What you need to do: Could the data below be retyped exactly, without its pictures?

Recorded data:
────────

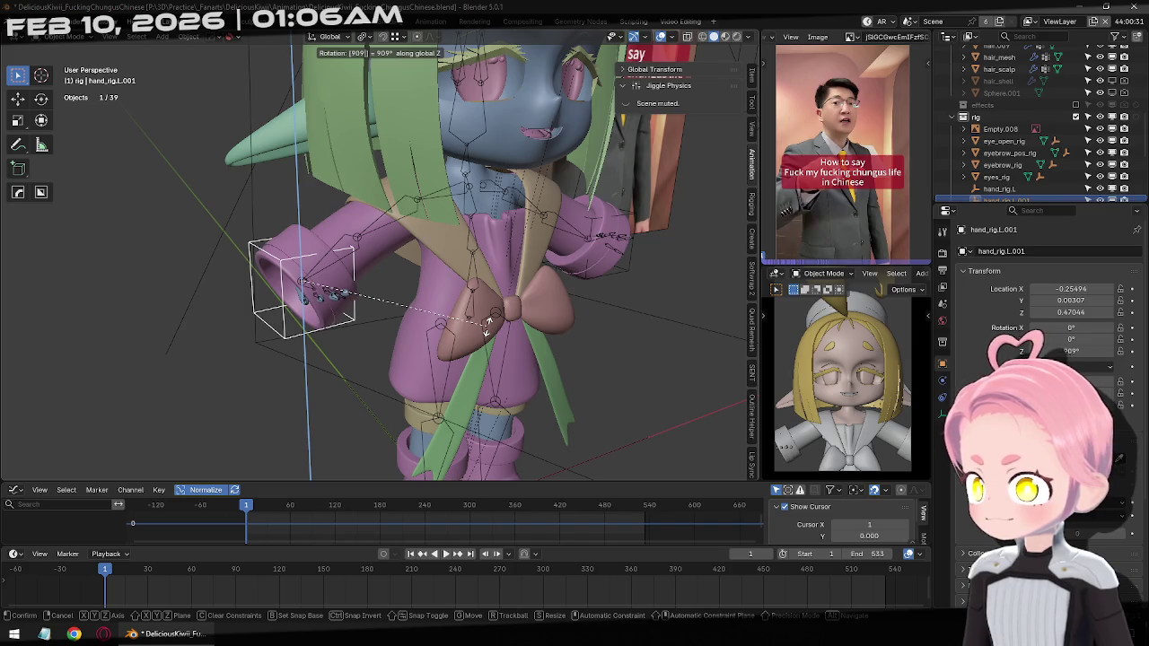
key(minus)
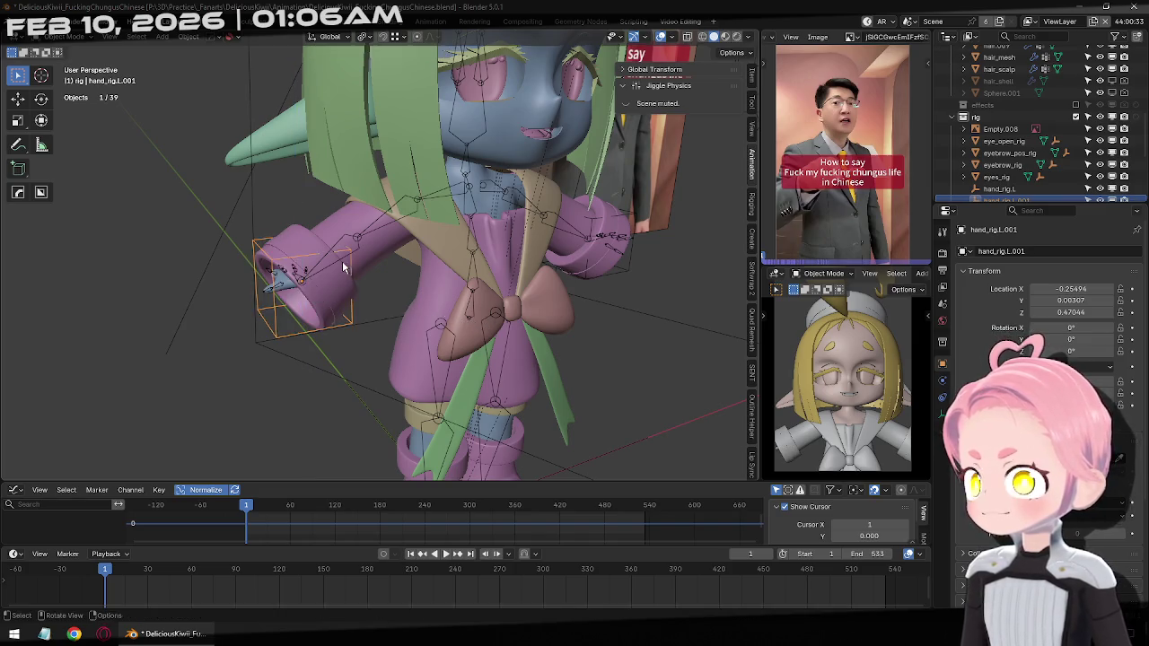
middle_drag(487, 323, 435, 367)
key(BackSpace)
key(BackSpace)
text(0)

────────

Task output:
key(minus)
middle_drag(487, 323, 435, 367)
key(BackSpace)
key(BackSpace)
text(0)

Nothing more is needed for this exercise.